My return to model railroading was launched when my wife got me a Bachmann McKinley Explorer HO set for our first year in our new house. The layout goes up right before Thanksgiving and each year I add a little something new. It was great fun getting ready for its debut - I went nuts searching for buildings, cars and figures appropriate for the Alaskan backcountry. My only snag was the DCH-2 Beaver floatplane model - there were no holes on the fuselage, and after attempting to simply glue the struts on I gave up and fashioned it into a wreck on the shores of my lake.


----------



## santafealltheway (Nov 27, 2012)

Very nice. I like the photo of the officer trying to shoo away the moose haha


----------



## NAJ (Feb 19, 2016)

santafealltheway said:


> Very nice. I like the photo of the officer trying to shoo away the moose haha


The Moose also caught my eye, very nice.


----------



## Lemonhawk (Sep 24, 2013)

I like the lop eared amphibian. It looks a little forlorn and lonely. That Guns&Tackle is a real keeper. Looks like you have a lot of fun setting up the scenes for all to enjoy!


----------



## Bogart74 (Oct 26, 2016)

Lemonhawk said:


> I like the lop eared amphibian. It looks a little forlorn and lonely. That Guns&Tackle is a real keeper. Looks like you have a lot of fun setting up the scenes for all to enjoy!


The store was a great little kit to build up. And if anyone stumbles upon another HO scale Beaver - whether kit or built - please let me know!


----------



## MikeB (Feb 11, 2016)

Bogart74 said:


> The store was a great little kit to build up. And if anyone stumbles upon another HO scale Beaver - whether kit or built - please let me know!

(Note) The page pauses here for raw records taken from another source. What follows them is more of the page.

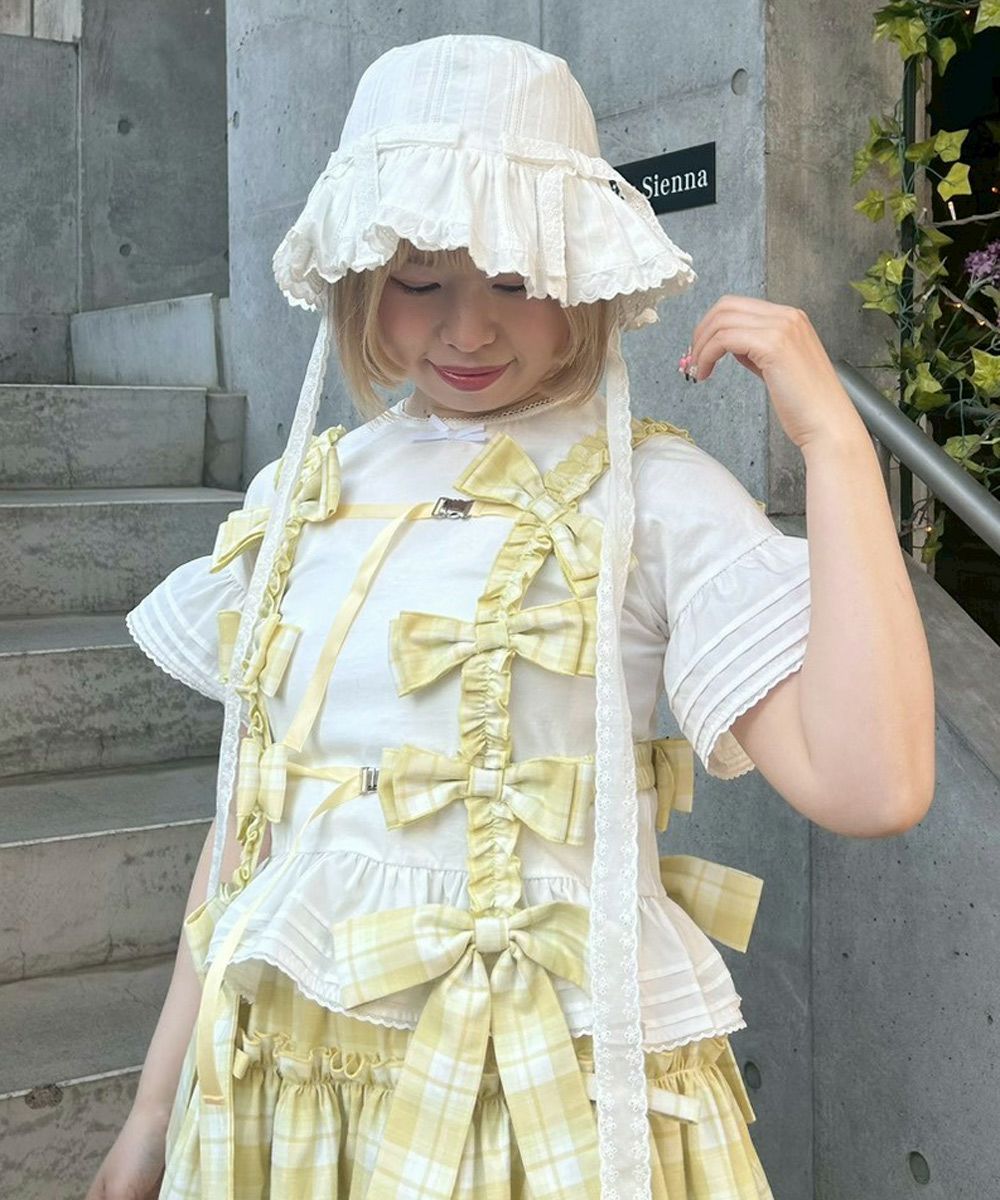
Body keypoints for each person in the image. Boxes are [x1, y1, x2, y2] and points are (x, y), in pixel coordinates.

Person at [85, 32, 934, 1200]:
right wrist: (149, 1114)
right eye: (420, 281)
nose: (468, 330)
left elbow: (872, 786)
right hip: (280, 1096)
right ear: (361, 279)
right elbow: (247, 825)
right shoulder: (303, 491)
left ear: (581, 277)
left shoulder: (655, 494)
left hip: (546, 1107)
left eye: (517, 282)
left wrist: (833, 440)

This is where I bought mine, even though I didn't put it together yet. 

http://www.modeltrainstuff.com/Osborn-Model-Kits-HO-1073-DHC-2-Beaver-Kit-p/osb-1073.htm


----------



## Bogart74 (Oct 26, 2016)

MikeB said:


> This is where I bought mine, even though I didn't put it together yet.
> 
> http://www.modeltrainstuff.com/Osborn-Model-Kits-HO-1073-DHC-2-Beaver-Kit-p/osb-1073.htm


Thanks!


----------



## Spence (Oct 15, 2015)

Very nice layout.


----------